+++ AUFGELISTETE EINTRÄGE

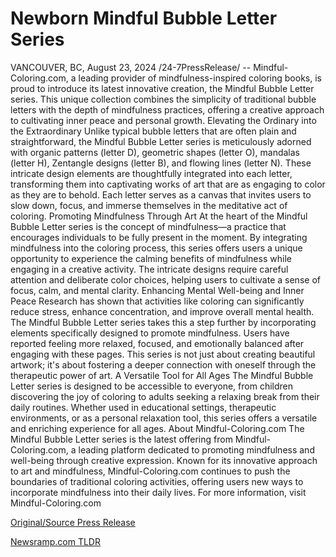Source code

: # Newborn Mindful Bubble Letter Series

VANCOUVER, BC, August 23, 2024 /24-7PressRelease/ -- Mindful-Coloring.com, a leading provider of mindfulness-inspired coloring books, is proud to introduce its latest innovative creation, the Mindful Bubble Letter series. This unique collection combines the simplicity of traditional bubble letters with the depth of mindfulness practices, offering a creative approach to cultivating inner peace and personal growth.  Elevating the Ordinary into the Extraordinary Unlike typical bubble letters that are often plain and straightforward, the Mindful Bubble Letter series is meticulously adorned with organic patterns (letter D), geometric shapes (letter O), mandalas (letter H), Zentangle designs (letter B), and flowing lines (letter N). These intricate design elements are thoughtfully integrated into each letter, transforming them into captivating works of art that are as engaging to color as they are to behold. Each letter serves as a canvas that invites users to slow down, focus, and immerse themselves in the meditative act of coloring.  Promoting Mindfulness Through Art At the heart of the Mindful Bubble Letter series is the concept of mindfulness—a practice that encourages individuals to be fully present in the moment. By integrating mindfulness into the coloring process, this series offers users a unique opportunity to experience the calming benefits of mindfulness while engaging in a creative activity. The intricate designs require careful attention and deliberate color choices, helping users to cultivate a sense of focus, calm, and mental clarity.  Enhancing Mental Well-being and Inner Peace Research has shown that activities like coloring can significantly reduce stress, enhance concentration, and improve overall mental health. The Mindful Bubble Letter series takes this a step further by incorporating elements specifically designed to promote mindfulness. Users have reported feeling more relaxed, focused, and emotionally balanced after engaging with these pages. This series is not just about creating beautiful artwork; it's about fostering a deeper connection with oneself through the therapeutic power of art.  A Versatile Tool for All Ages The Mindful Bubble Letter series is designed to be accessible to everyone, from children discovering the joy of coloring to adults seeking a relaxing break from their daily routines. Whether used in educational settings, therapeutic environments, or as a personal relaxation tool, this series offers a versatile and enriching experience for all ages.  About Mindful-Coloring.com The Mindful Bubble Letter series is the latest offering from Mindful-Coloring.com, a leading platform dedicated to promoting mindfulness and well-being through creative expression. Known for its innovative approach to art and mindfulness, Mindful-Coloring.com continues to push the boundaries of traditional coloring activities, offering users new ways to incorporate mindfulness into their daily lives. For more information, visit Mindful-Coloring.com 

[Original/Source Press Release](https://www.24-7pressrelease.com/press-release/513699/newborn-mindful-bubble-letter-series) 

[Newsramp.com TLDR](https://newsramp.com/None)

++++++

AUFGABE: Kannst du die Zeilen der Auflistung so überarbeiten, dass "Series" durch "Collection" ersetzt wird, beginnend am Anfang der Auflistung und endend mit der Zeile, die "Newborn Mindful Bubble Letter Series" enthält? Gib nur diese Zeilen ohne die Bilder wieder und lass alles andere unverändert.

ERGEBNIS DER AUFGABE:
Source code

: # Newborn Mindful Bubble Letter Collection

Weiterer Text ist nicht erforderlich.